Este sábado pasado, mientras esperaba el tren de vuelta a casa, en la
remodelada, inacabada y presumiblemente gigantesca estación futura de Murcia,
me estuve fijando en las viviendas que colindan con la estación y que con las
nuevas obras han quedado tras la gran valla de separación de las vías.
Enseguida caí en un estado contemplativo de fascinación melancólica. Toda aquella
zona, la comprendida por el extremo de la estación frente a la entrada general,
y las viviendas que asoman al otro lado, siempre me ha parecido extraña y
misteriosa. El efecto que desde que me fijé la primera vez en aquel espacio
muerto, produce en mí de inmediato es la de frontera, lugar otro, confín
inaccesible poblado de no sé qué gente o qué operarios. Todavía, tras unos
cuantos años de observaciones poetiformes, no sé qué función tiene una suerte
de nave con ventilación y ventanas que está ubicada en aquel sitio pero indistinguiéndose
de tal manera de la estación y de la zona civil, colocada en un punto indeterminado
entre ambas, que siempre he confundido por ello, a veces con un local
perteneciente al control de la estación y en otras, con viviendas.
La serie de protestas que en los últimos años se ha sucedido por parte de
los vecinos de aquella zona por sentirse segregados de la ciudad de Murcia está
más que justificada. Si ya los confines de una estación grande y veterana se
prestan a las evocaciones melancólicas porque las vías y los márgenes
arquitectónicos se van difuminando en lo infinito, la añadidura de viviendas en
fragmentos visibles de estos márgenes, suma misterio y casi diría que patetismo
a una definición sin ambages de un espacio tan particular.
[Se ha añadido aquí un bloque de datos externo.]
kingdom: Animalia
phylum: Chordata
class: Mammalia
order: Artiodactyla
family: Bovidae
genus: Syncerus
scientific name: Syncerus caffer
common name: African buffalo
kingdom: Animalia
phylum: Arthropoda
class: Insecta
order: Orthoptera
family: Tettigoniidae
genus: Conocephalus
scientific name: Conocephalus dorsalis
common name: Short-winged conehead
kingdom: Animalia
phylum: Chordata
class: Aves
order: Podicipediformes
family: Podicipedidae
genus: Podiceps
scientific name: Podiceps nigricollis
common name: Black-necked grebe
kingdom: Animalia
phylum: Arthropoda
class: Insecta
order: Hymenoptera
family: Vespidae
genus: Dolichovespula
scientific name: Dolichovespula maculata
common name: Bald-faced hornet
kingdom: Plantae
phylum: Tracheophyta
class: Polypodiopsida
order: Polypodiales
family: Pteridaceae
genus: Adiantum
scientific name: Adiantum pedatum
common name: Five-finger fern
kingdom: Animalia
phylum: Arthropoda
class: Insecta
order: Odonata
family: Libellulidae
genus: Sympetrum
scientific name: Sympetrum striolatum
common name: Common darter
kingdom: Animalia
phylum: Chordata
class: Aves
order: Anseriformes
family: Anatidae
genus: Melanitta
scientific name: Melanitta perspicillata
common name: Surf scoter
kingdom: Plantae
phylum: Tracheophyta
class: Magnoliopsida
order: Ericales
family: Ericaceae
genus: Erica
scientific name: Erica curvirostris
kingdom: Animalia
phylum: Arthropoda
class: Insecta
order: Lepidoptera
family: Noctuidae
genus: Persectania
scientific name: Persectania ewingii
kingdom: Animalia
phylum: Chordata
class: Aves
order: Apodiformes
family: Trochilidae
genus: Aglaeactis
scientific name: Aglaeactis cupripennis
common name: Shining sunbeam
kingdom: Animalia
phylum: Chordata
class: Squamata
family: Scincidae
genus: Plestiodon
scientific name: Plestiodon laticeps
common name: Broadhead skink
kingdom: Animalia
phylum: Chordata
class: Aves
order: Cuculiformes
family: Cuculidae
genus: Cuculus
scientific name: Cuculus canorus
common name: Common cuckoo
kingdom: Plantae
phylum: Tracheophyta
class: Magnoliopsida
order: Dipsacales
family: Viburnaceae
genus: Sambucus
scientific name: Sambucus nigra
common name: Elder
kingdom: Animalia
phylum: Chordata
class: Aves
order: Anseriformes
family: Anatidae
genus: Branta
La visión de unas vías suscita la impresión de movimiento, de flujos en
acción. El rincón al que me refiero y frente al cual me arrobé con placer mórbido
este sábado pasado, manifestaba estancamiento de tales flujos, apiñamiento,
estancamiento de direcciones. El movimiento que puede provocar la regularidad
de una linealidad, allí están sumidos en una suerte de sueño crepuscular,
reforzado por la presencia de las viviendas que se amontonan tras el muro en un
silencio pesado e inquietante.
No creo hacer literatura al señalar la extrañeza que produce observar las
casas con ventanas dispersamente iluminadas, uniformemente pegadas unas a las
otras, hieráticas junto al muro de la estación, en ese espacio breve y sin vida
que mínimamente se abre entre las edificaciones y el muro, límite de la
exterioridad de la estación.
El que alguna ventana esté encendida no es sino equívoco signo de vida. La
impresión formal que produce el irregular conjunto de viviendas pegado a la
estación es el de una densa y estática espectralidad. No se advierte
movimiento, no se ven personas discurriendo o asomándose. Es como si todas las
casas gravitasen en una suerte de espacio neutro que se vuelve siniestro y
triste si pretende aparentar normalidad y vida. No es ya la hora crepuscular o
nocturna lo que arroja su especial magia a un grupo arquitectónico que se
mantiene en la lejanía: es el hecho de permanecer tras el muro de la estación,
es decir, más allá, al otro lado del aquí de la civilización, lo que sume las
viviendas en una atmósfera específica y helada, escindida de la ciudad y del
flujo de lo vivo, de la habitualidad.
Cuesta imaginar que haya gente normal viviendo en esos pisos, más bien,
uno se pregunta, si no son espectros o robots los que suben por las escaleras.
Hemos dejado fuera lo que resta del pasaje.